O diplomata afirmou que os houthis haviam reunido discretamente cerca de 100 mil combatentes, superando em muito as forças do lado oposto, e acrescentou: “Todos, inclusive os sauditas, não perceberam esse acúmulo de tropas e avaliaram mal as intenções dos houthis.”
Neil Quilliam, pesquisador do think tank Chatham House, em Londres, descreveu a ofensiva como uma falha flagrante de inteligência, dizendo: “Eles simplesmente não captaram o sinal.
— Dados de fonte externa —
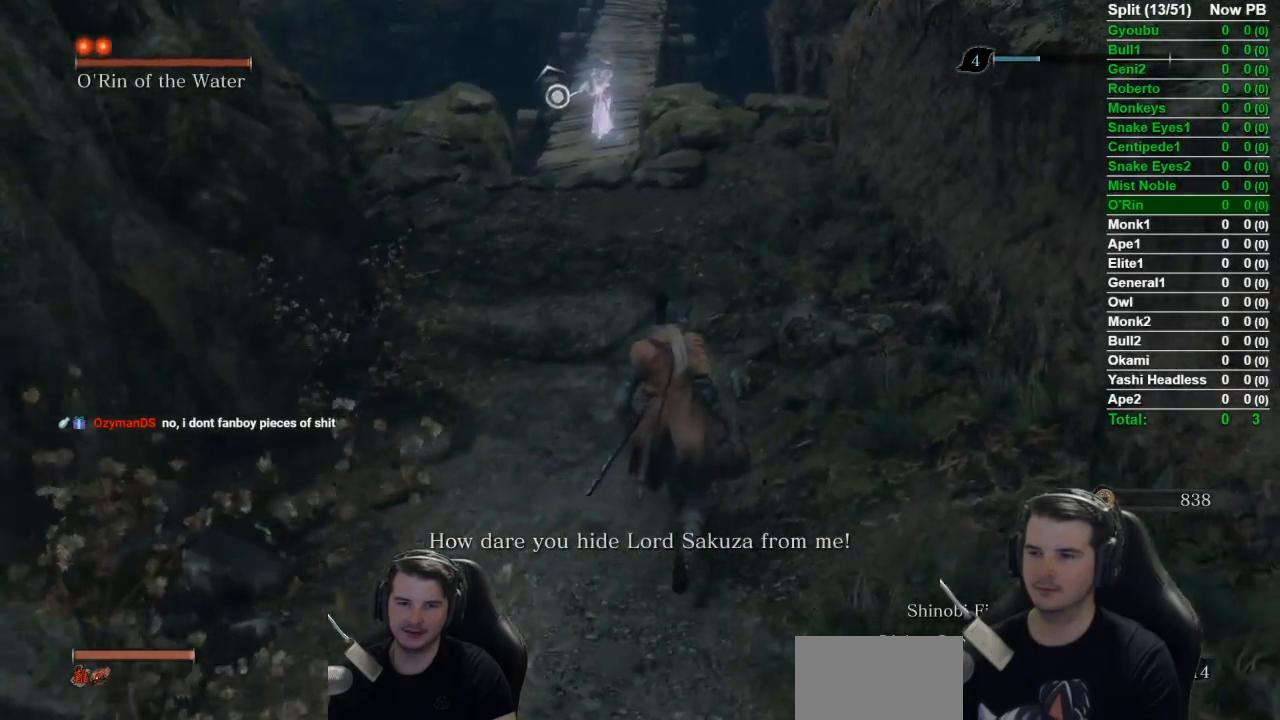
{"buttons": [], "left_stick": "down", "right_stick": "center", "button_events": []}
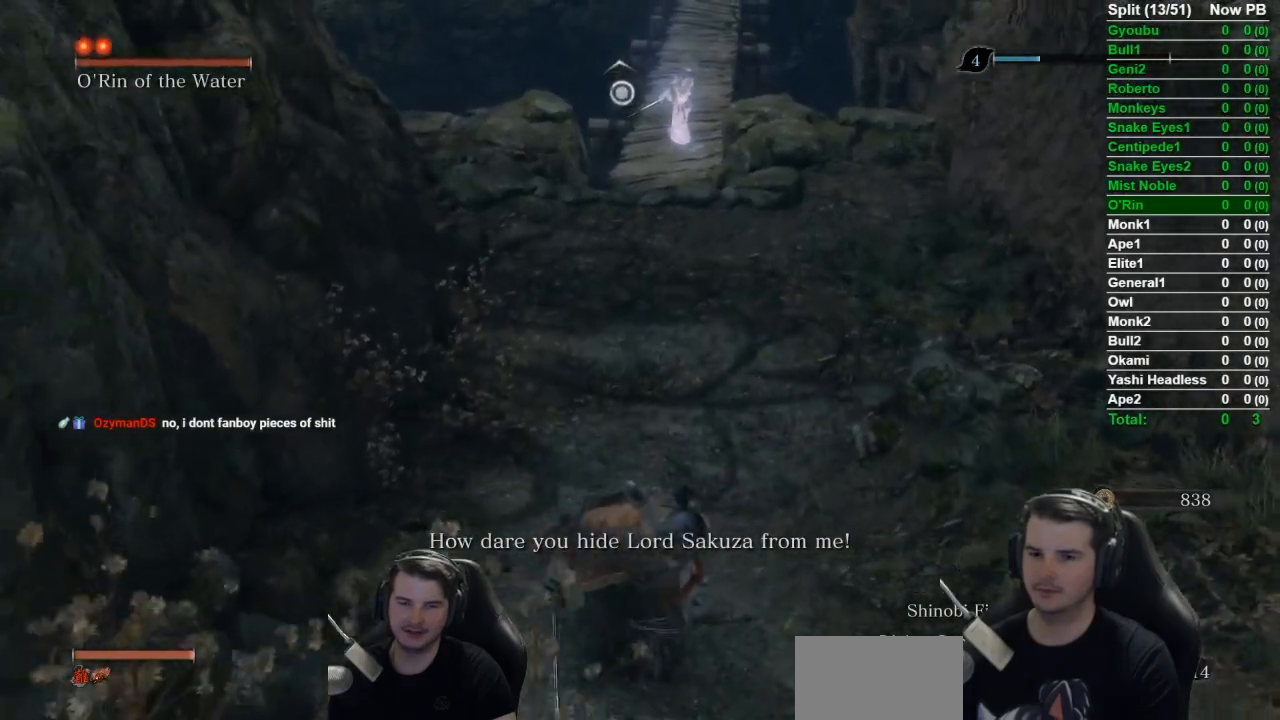
{"buttons": [], "left_stick": "down-left", "right_stick": "center", "button_events": []}
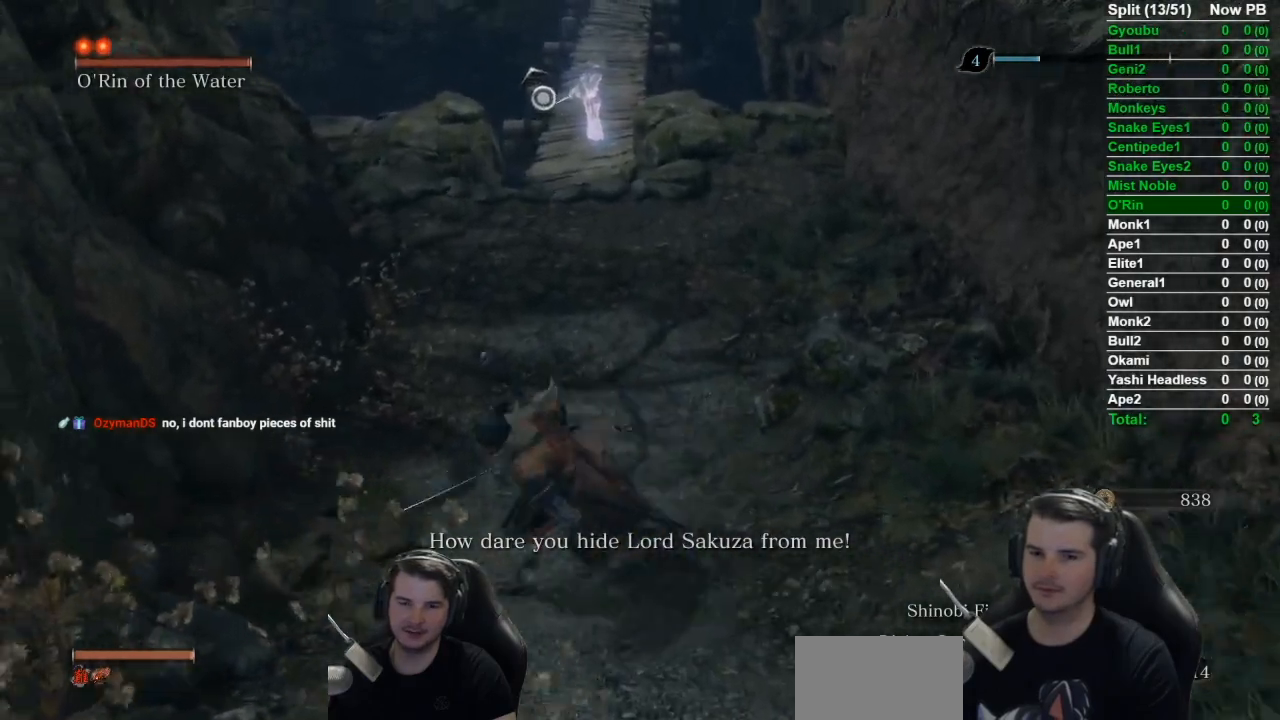
{"buttons": [], "left_stick": "up", "right_stick": "center", "button_events": []}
Eles simplesmente não perceberam os indícios.”
O analista político iemenita Farea Al-Muslimi acrescentou: “Os sauditas foram pegos de surpresa no Iêmen.”
O colapso das forças apoiadas pela Arábia Saudita deu aos houthis mais um prêmio além do território: um considerável arsenal de armamento avançado fornecido pelos EUA e pela Arábia Saudita, abandonado durante a retirada.
De acordo com fontes regionais, a apreensão provavelmente fortalecerá as capacidades militares do grupo, fornecerá informações valiosas sobre os equipamentos dos adversários e reforçará ainda mais a percepção de uma humilhante derrota saudita.
“As forças do governo iemenita eram como um castelo de cartas. Não ofereceram resistência. Absolutamente nada”, disse Abdulkhaleq Abdallah, analista político nos Emirados Árabes Unidos.
O revés também expôs a limitação do apoio internacional a uma contraofensiva. Dois representantes ocidentais afirmaram que nem os Estados Unidos nem os países europeus estavam preparados para oferecer apoio militar direto, e que Washington e seus aliados sequer aderiram à coalizão de defesa marítima liderada pela Arábia Saudita, anunciada em julho.
Autoridades sauditas não responderam ao pedido de comentários para esta matéria.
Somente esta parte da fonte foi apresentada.